Amidst the coos and adoration bestowed upon my newborn, comments were inevitably addressed to me: Wasn’t it all worth it? A seemingly harmless, rhetorical question that only served to fuel my inner turmoil.
What kind of mother was I that I could not easily and confidently answer yes?
I loved my son more than I knew was possible, but I also went through nine months of torture I never want to repeat.
My husband and I were elated to find out we were pregnant. Soon after, at only 6-weeks pregnant, I was admitted to the hospital and diagnosed with Hyperemesis Gravidarum. This forced us to announce our pregnancy to family out of needed help rather than joy.
The weeks that followed were dark. I took an unpaid leave of absence from work and spent my time vomiting. Our house was adorned with emesis bags—there was always a bag available within arm’s reach. I could hardly keep liquids down and survived by taking Zofran around the clock. I was a shell of my former self, and I hated my life. I clung to a desperate hope that week 12 would bring relief, but when week 12 came and went, I was devastated.
I had no joy, no excitement, no love, and I had no desire to ever be pregnant again.
Halfway through my second trimester, I joined a group for women struggling with perinatal mood disorders. I shared with the group how it frustrated me that people continually fed me platitudes of “it will all be worth it” or “trust me, you’ll change your mind about having more kids.”
Did those offering the platitudes truly understand the severity of my situation? Had they spent months on end unable to move or speak without experiencing debilitating nausea? Is there a societal implication that women should be grateful to sacrifice their health, body, and jobs to bear children? I was livid when one of the therapists looked me straight in the eye, gave me a superior, all-knowing look and told me that I would change my mind about wanting more kids.

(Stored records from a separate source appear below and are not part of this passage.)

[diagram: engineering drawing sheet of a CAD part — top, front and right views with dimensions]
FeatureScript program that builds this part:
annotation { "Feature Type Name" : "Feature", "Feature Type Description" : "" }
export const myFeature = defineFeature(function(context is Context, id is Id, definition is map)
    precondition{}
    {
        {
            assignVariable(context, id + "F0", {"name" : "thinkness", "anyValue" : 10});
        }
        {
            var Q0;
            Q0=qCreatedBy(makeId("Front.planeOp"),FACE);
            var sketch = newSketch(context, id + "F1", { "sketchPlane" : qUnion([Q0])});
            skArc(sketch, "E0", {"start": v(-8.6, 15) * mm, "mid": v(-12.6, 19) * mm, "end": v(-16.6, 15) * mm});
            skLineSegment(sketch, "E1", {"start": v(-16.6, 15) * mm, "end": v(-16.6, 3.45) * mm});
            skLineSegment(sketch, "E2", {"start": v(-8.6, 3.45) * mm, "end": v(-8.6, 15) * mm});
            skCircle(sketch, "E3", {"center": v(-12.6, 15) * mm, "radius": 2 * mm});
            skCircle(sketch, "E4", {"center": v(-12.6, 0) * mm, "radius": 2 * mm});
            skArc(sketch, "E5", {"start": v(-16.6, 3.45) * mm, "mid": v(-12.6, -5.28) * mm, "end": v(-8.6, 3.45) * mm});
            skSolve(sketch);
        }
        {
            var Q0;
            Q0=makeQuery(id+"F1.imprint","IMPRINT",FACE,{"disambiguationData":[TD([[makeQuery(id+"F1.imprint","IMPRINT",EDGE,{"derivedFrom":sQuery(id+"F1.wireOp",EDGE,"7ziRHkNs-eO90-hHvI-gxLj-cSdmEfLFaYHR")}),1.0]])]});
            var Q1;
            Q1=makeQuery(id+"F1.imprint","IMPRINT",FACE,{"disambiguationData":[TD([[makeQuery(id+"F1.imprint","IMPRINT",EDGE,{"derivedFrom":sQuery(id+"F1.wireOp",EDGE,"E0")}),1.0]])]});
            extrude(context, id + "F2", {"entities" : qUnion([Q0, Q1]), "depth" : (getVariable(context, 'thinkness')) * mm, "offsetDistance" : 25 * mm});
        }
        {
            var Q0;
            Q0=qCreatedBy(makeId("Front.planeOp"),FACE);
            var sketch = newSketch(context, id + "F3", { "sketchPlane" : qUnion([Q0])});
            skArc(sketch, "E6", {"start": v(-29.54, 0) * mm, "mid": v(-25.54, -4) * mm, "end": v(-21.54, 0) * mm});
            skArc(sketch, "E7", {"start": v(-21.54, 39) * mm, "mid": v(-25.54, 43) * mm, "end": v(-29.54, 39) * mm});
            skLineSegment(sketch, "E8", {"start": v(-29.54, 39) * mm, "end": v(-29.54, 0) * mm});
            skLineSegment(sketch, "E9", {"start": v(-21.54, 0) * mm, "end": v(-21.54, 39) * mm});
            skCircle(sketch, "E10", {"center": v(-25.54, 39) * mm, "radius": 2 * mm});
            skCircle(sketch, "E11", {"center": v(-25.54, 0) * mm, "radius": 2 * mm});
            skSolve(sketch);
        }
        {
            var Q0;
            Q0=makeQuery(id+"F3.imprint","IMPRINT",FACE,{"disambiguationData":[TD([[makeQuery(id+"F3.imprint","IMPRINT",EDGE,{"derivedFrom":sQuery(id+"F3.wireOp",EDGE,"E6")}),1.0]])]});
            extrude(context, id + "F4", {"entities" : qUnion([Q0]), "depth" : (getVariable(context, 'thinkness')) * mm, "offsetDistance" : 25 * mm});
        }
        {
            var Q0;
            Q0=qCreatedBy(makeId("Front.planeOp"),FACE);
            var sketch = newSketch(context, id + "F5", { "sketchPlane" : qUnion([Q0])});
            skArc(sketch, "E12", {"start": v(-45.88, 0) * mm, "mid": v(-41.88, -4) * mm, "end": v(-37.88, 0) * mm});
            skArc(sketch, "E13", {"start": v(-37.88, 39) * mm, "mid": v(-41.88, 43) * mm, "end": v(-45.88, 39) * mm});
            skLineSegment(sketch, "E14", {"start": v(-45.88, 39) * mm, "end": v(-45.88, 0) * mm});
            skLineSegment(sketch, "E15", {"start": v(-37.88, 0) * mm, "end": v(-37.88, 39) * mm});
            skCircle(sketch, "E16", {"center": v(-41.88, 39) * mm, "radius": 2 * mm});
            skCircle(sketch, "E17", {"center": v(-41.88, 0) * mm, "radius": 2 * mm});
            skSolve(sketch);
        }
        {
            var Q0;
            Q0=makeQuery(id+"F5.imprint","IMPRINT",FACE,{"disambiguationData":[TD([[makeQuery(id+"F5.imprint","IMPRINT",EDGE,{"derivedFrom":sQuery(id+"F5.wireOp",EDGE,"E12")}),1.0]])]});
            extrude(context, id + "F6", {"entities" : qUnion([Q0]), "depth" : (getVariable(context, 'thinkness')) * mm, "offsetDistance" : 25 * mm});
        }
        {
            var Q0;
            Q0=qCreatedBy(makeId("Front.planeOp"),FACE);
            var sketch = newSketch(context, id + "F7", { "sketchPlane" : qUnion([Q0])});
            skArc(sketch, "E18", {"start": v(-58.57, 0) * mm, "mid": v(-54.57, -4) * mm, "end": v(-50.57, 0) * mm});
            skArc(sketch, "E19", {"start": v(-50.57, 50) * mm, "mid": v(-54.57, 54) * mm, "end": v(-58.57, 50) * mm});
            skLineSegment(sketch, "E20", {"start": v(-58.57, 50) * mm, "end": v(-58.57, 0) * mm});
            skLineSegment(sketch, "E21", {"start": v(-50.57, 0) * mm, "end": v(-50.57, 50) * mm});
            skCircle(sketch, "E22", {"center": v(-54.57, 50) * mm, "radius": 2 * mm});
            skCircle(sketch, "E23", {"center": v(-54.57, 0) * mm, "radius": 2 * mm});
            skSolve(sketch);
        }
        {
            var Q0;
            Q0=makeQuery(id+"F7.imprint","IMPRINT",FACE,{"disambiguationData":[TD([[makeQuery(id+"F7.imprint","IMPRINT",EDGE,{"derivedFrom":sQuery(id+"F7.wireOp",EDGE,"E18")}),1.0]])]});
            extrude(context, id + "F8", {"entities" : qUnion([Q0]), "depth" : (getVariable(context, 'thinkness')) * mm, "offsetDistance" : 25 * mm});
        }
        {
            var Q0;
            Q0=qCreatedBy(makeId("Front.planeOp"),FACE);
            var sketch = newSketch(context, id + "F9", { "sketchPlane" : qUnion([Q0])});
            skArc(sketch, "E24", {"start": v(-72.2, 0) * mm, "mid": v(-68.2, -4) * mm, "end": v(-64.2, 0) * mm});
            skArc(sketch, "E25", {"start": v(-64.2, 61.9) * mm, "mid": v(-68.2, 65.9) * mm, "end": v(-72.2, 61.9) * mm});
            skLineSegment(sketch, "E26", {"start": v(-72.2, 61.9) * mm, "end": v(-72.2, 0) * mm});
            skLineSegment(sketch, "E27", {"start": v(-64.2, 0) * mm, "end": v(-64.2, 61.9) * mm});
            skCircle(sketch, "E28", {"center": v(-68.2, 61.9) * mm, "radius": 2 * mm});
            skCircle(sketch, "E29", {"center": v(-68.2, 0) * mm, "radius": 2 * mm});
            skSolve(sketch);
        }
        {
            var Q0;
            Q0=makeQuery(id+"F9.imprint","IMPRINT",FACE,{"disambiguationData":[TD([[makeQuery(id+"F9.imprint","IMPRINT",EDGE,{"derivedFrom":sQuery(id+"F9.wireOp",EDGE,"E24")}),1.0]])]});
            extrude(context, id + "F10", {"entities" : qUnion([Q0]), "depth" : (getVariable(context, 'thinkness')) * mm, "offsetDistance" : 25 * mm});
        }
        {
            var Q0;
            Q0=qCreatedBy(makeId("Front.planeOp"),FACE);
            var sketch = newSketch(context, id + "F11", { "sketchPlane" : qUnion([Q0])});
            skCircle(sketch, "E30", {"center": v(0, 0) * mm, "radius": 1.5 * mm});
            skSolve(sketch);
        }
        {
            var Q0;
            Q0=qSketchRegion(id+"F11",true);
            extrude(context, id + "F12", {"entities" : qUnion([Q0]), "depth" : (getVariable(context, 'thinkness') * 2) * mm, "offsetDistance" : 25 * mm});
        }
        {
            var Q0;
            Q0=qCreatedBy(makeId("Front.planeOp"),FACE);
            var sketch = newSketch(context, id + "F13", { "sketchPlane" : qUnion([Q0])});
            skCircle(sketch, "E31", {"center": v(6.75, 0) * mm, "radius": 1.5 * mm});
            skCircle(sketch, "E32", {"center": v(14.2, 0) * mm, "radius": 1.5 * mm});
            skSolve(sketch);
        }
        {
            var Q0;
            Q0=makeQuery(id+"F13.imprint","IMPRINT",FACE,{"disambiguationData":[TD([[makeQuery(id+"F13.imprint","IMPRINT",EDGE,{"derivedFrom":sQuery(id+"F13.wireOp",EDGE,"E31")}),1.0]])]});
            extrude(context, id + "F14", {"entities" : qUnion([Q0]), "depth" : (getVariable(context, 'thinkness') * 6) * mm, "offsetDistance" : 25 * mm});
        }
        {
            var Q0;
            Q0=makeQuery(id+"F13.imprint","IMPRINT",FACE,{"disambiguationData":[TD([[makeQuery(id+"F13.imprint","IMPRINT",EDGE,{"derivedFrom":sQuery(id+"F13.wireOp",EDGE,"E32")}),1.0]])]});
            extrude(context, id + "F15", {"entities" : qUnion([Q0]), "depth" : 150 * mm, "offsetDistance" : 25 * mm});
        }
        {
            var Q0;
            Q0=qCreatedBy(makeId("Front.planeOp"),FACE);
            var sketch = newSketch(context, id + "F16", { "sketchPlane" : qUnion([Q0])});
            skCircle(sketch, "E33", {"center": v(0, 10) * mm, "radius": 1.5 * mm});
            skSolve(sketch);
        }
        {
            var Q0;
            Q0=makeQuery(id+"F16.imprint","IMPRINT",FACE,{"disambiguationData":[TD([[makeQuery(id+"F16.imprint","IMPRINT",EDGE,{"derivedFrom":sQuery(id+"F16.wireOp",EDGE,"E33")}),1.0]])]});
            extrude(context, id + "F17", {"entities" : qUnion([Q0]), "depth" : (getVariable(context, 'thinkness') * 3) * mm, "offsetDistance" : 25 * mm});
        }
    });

The rest of the pregnancy was a blur of pain, nausea, and sadness. I prayed the baby would arrive early as soon as he was strong enough to survive. In my mind, giving birth would bring me my baby but more importantly it would end my torture.
Finally, three days before my due date I went into labor. Almost 24 hours later, our son was born. They plopped him onto my stomach, and I felt nothing. He was grey and quiet, no scream. The next five minutes felt like an eternity.
I had tears streaming down my face as the fear gripped my heart. This child had to be OK, I went through too much for him not to be OK.
I later learned that he was stunned, and though he struggled the first moments of his life, he soon got the hang of it. I was too tired to remember our first snuggle, but pictures remind me it happened. I spent hours lovingly looking at his tiny little face, but I was still waiting for the moment of pure joy and conviction that “it was worth it.”
Giving birth did not bring an end to my health problems. The nausea returned for a few weeks, and I was depressed because I thought the torture of my pregnancy would be over. I sat in the nursery crying, staring out the window. I didn’t want visitors and only made an appearance at the end of visits out of politeness.
Inside, I was empty. Since the worst of the depression only lasted a couple of weeks it was classified as baby blues, not postpartum depression. I hate that phrase “baby blues.” they were the darkest blues I had ever experienced. By week six, I gave up trying to breastfeed and within days I felt more like myself.
I loved my son, and yet there were still fleeting moments where I felt nothing and would fall to my knees, sobbing in despair.
By seven months postpartum, I knew something was off. I was suffering from intrusive thoughts and memories, panic attacks, irritability, and generally did not feel like myself. I found a new therapist and was diagnosed with postpartum PTSD. I felt simultaneously relieved there was an answer and guilty for having it because I survived my pregnancy and had a healthy baby. I felt my situation was not severe enough to trigger PTSD.
Wasn’t it all worth it?
I’m now one year postpartum and continue to work with my therapist. I’m learning to identify what is happening and why. In the early days of motherhood, I couldn’t explain the unease I felt in the question. Now I understand—it diminished my experience. As a friend told me, just because my pregnancy brought me my son, it does not mean all the associated trauma is erased.